The beauty of the iPad is that it is portable and versatile. It gives children a chance to practice and create where they normally couldn’t. For example in the car or  the doctor’s waiting room, It provides a tool to access things things that they can’t access in their real world environment.

There are a number of Apps available on the iPad to help with scheduling, organization and planning of homework. These can be found here

There are also some great apps to practice reading, spelling and maths skills which are fun and engaging. Ultimately the goal of your child’s interaction should be to help him learn a concept, formulate & organise ideas, help with communication or develop skills.


 3.     Homework location

 The right location often determines the success of homework. This will depend on your child and the culture of your family. Some children do best at a desk in their bedroom others need to have a parent keeping an eye on them and monitoring what they are doing. Make sure that the child has the necessary materials required for doing their homework.


4.     Homework Time

Advice on time for doing homework generally suggests doing it at the same time every day. Practically this is often not possible because  because your child’s routine is different every day. Take into consideration that if your child is particularly tired, then it may be necessary to leave out some of the homework. It is important to communicate this with your child’s teacher.

Assign a limited but reasonable amount of time to do homework.
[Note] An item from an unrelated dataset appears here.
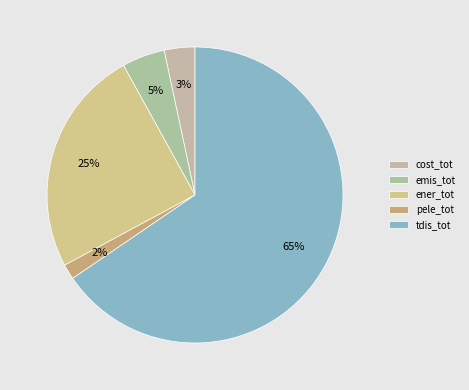

To the nearest percent, what is the combined percentage of tdis_tot and emis_tot?

70%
Using a clock next to the child may assist them with time management. I am interested in HOW the child tackles the homework. If a child is spending an hour doing homework that should take 10 minutes, then there is a problem that needs to be investigated. Communicate with your child’s teacher! It is much more helpful for a teacher if a parent communicates the difficulty than being faced with another weak excuse or sore tummy.


Finding the right balance when giving children homework help is tricky. After all, we all want our kids to succeed.

Have you got some thoughts to ease the pain of homework?